Al amasar experiencia con el paso de los años, El Tío se afianzó como un traficante independiente y amplió sus conexiones con otras organizaciones criminales, protegido durante años por El Chapo. Volvió a interpretar las señales de cambio y empezó a trabajar con el Cartel Jalisco Nueva Generación (CJNG), cuando el grupo se convirtió en el enemigo de Sinaloa y se hizo con el control de Jalisco, el Estado donde vivía y donde era “un empresario reconocido”, según la Fiscalía. También trabajó con el Cartel del Milenio, un predecesor directo del CJNG que estuvo aliado con Sinaloa, y con el clan de Rafael Caro Quintero, conocido como el narco de narcos.
Entre medias, tuvo una breve incursión en la política, pagando campañas de familiares y allegados a cargos locales. En 2013, fue detenido en México, pero salió de prisión apenas dos años más tarde. Volvió pronto al negocio a partir de conexiones que hizo en la cárcel. Sus abogados defienden que lo hizo por necesidad y cuando se le habían cerrado todas las puertas para ganar dinero de forma lícita. Cayó cuatro años más tarde en un operativo de la PGR, la instancia a la que llegó a pagar por protección, según el sumario judicial.
En 2021, Flores llegó por fin a sentarse en el banquillo de los acusados en Estados Unidos, bajo la amenaza de “evidencias abrumadoras” en su contra, que incluían testimonios de sus antiguos socios, grabaciones de sus actividades criminales e intercepciones telefónicas. Siempre de bajo perfil, El Tío rechazó la posibilidad de enfrentarse a un juicio con jurado para evitar el foco mediático y se declaró culpable en marzo del año pasado del único cargo en su contra: conspiración para distribuir al menos cinco kilógramos de cocaína (el mínimo para ser considerado un delito grave).
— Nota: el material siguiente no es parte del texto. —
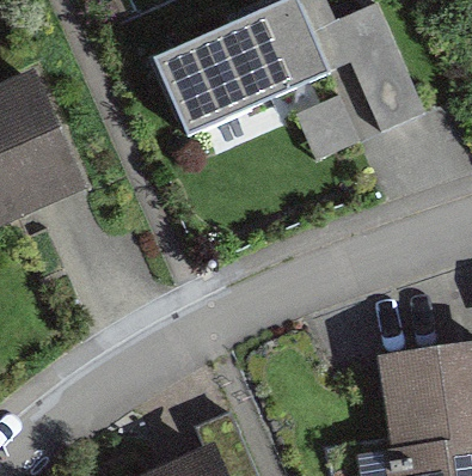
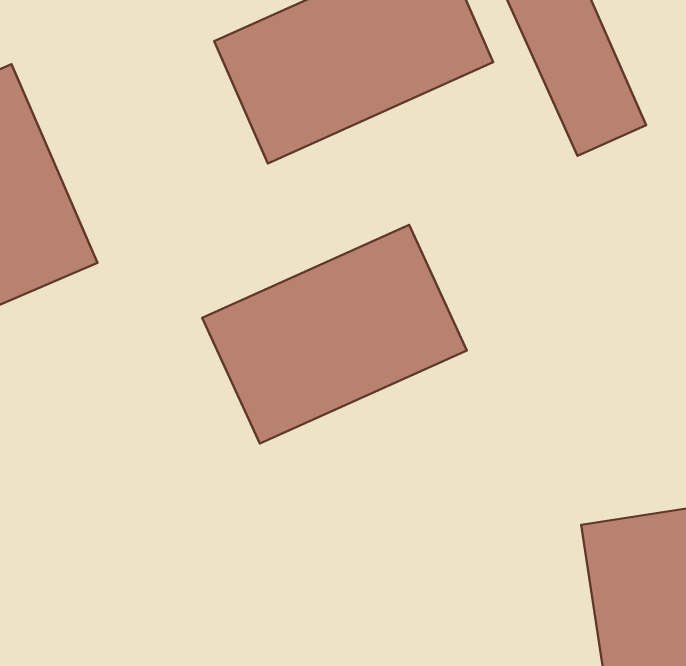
building: none -> [202,225,467,443]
Pese a la admisión de culpa, la Fiscalía y Flores no lograban ponerse de acuerdo sobre cuestiones fundamentales del caso. El Tío y sus abogados sostenían que era un mero intermediario y aseguraban que las autoridades estadounidenses exageraban al calificarlo como un gran capo. Además, el acusado defendía que, si bien se había inmiscuido en el trasiego de cocaína, no había traficado más de 450 kilos a lo largo de su carrera criminal. Los fiscales le achacaban más de 120.000 kilos.
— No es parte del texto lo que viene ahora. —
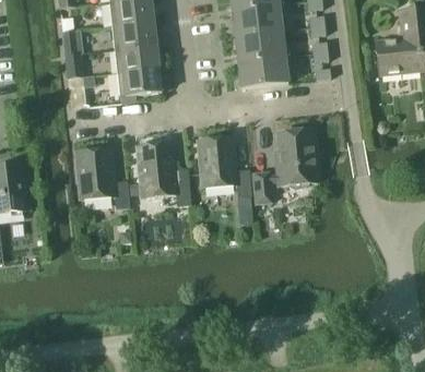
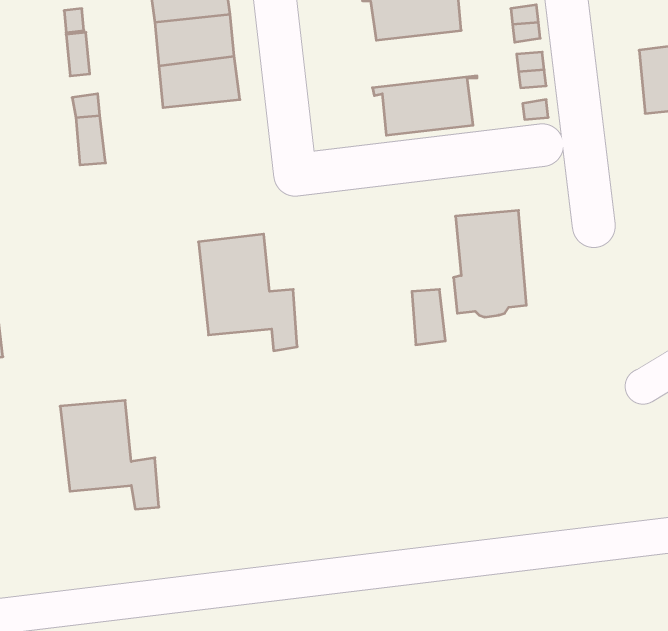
building: [233,28,291,60] -> none
building: [117,67,162,95] -> none
building: [198,135,252,196] -> none
building: [75,147,130,207] -> [60,400,159,509]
Flores quiso colaborar y se sentó dos días con las autoridades para ver si podía convertirse en cooperante a cambio de recibir beneficios en su sentencia. Pero los agentes nunca lo vieron como una fuente confiable: lo acusaron de fabricar evidencia en el proceso judicial y de intimidar a testigos en pleno tribunal. Cuando una persona estaba declarando en su contra en el estrado, El Tío le sacó la lengua como gesto para para que no dijera demasiado. Sus abogados dijeron que todo fue un malentendido, que tenía un tic nervioso que no podía controlar.
La defensa de El Tío reclamó que su cliente sufría acoso en la cárcel, que era blanco de burlas y acoso por no hablar inglés, que fue golpeado por su compañero de celda y que su edad avanzada ameritaba que recibiera la pena mínima de 10 años en prisión. También dijeron que los testimonios en su contra eran “una amalgama de falsedades”. En el extremo contrario, la Fiscalía afirmaba que la cadena perpetua era un castigo “razonable, apropiado y acorde a la gravedad de su crimen” y exigían que le fueran incautados 680 millones de dólares en ganancias.
“Durante más de tres décadas, Raúl Flores Hernández trabajó con los líderes de los carteles más grandes y violentos del mundo”, se lee en el comunicado del Departamento de Justicia de EE UU. En solo un puñado de audiencias que pasaron desapercibidas, el caso de El Tío, el capo que no dejaba rastro, sacó a la luz el uso de traspasos de jugadores para el lavado de dinero; métodos de tráfico de droga en trenes, barcos y aviones, y algunas pinceladas de la compleja red de contactos políticos, empresariales y del narco que le permitieron amasar una fortuna. Pero el caso, que se prolongó durante más de seis años fue solo eso: apenas una pincelada. Al final, la sentencia se dio, igual que su arresto y todo su proceso legal, de forma discreta. Como él quería, como siempre se manejaba.